**DIRECTIONS**
Select all lines in the records that include "four".

════════

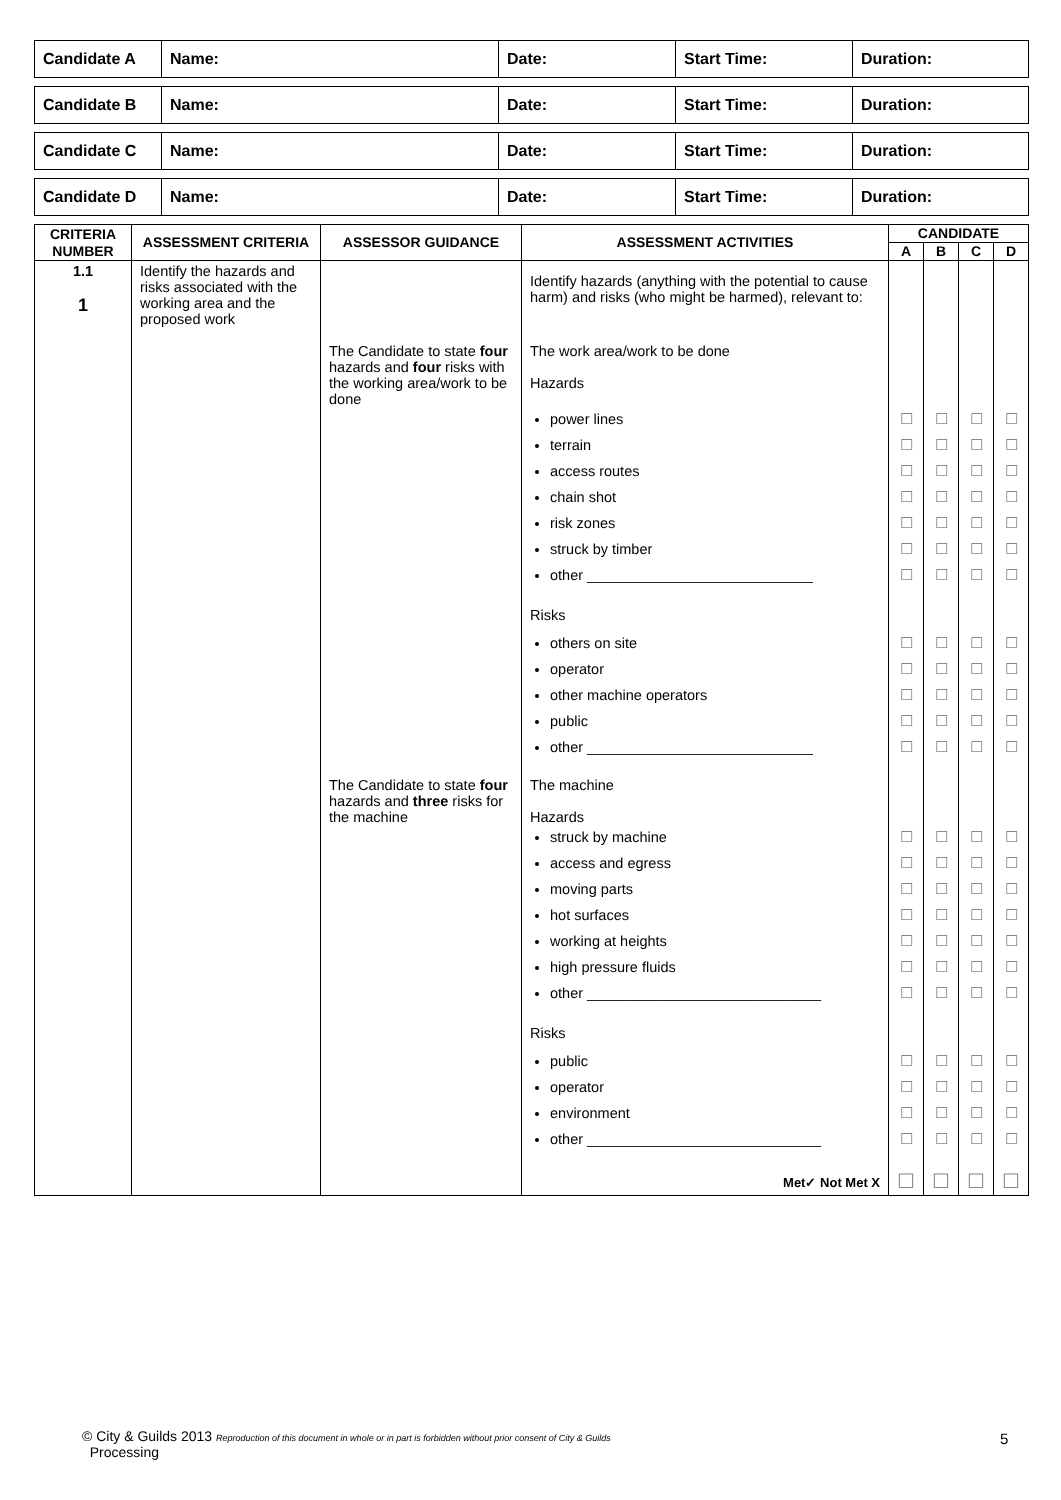| Candidate A | Name: | Date: | Start Time: | Duration: |
| Candidate B | Name: | Date: | Start Time: | Duration: |
| Candidate C | Name: | Date: | Start Time: | Duration: |
| Candidate D | Name: | Date: | Start Time: | Duration: |
| CRITERIA NUMBER | ASSESSMENT CRITERIA | ASSESSOR GUIDANCE | ASSESSMENT ACTIVITIES | CANDIDATE | | | |
| --- | --- | --- | --- | --- | --- | --- | --- |
| | | | | A | B | C | D |
| 1.1 1 | Identify the hazards and risks associated with the working area and the proposed work | | Identify hazards (anything with the potential to cause harm) and risks (who might be harmed), relevant to: | | | | |
| | | The Candidate to state four hazards and four risks with the working area/work to be done | The work area/work to be done Hazards | | | | |
| | | | power lines | ☐ | ☐ | ☐ | ☐ |
| | | | terrain | ☐ | ☐ | ☐ | ☐ |
| | | | access routes | ☐ | ☐ | ☐ | ☐ |
| | | | chain shot | ☐ | ☐ | ☐ | ☐ |
| | | | risk zones | ☐ | ☐ | ☐ | ☐ |
| | | | struck by timber | ☐ | ☐ | ☐ | ☐ |
| | | | other ____________________________ | ☐ | ☐ | ☐ | ☐ |
| | | | Risks | | | | |
| | | | others on site | ☐ | ☐ | ☐ | ☐ |
| | | | operator | ☐ | ☐ | ☐ | ☐ |
| | | | other machine operators | ☐ | ☐ | ☐ | ☐ |
| | | | public | ☐ | ☐ | ☐ | ☐ |
| | | | other ____________________________ | ☐ | ☐ | ☐ | ☐ |
| | | The Candidate to state four hazards and three risks for the machine | The machine Hazards | | | | |
| | | | struck by machine | ☐ | ☐ | ☐ | ☐ |
| | | | access and egress | ☐ | ☐ | ☐ | ☐ |
| | | | moving parts | ☐ | ☐ | ☐ | ☐ |
| | | | hot surfaces | ☐ | ☐ | ☐ | ☐ |
| | | | working at heights | ☐ | ☐ | ☐ | ☐ |
| | | | high pressure fluids | ☐ | ☐ | ☐ | ☐ |
| | | | other _____________________________ | ☐ | ☐ | ☐ | ☐ |
| | | | Risks | | | | |
| | | | public | ☐ | ☐ | ☐ | ☐ |
| | | | operator | ☐ | ☐ | ☐ | ☐ |
| | | | environment | ☐ | ☐ | ☐ | ☐ |
| | | | other _____________________________ | ☐ | ☐ | ☐ | ☐ |
| | | | Met✓ Not Met X | ☐ | ☐ | ☐ | ☐ |
© City & Guilds 2013 Reproduction of this document in whole or in part is forbidden without prior consent of City & Guilds
Processing
5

════════

**SOLUTION FOR THIS EXERCISE**
| | | The Candidate to state four hazards and four risks with the working area/work to be done | The work area/work to be done Hazards | | | | |
| | | The Candidate to state four hazards and three risks for the machine | The machine Hazards | | | | |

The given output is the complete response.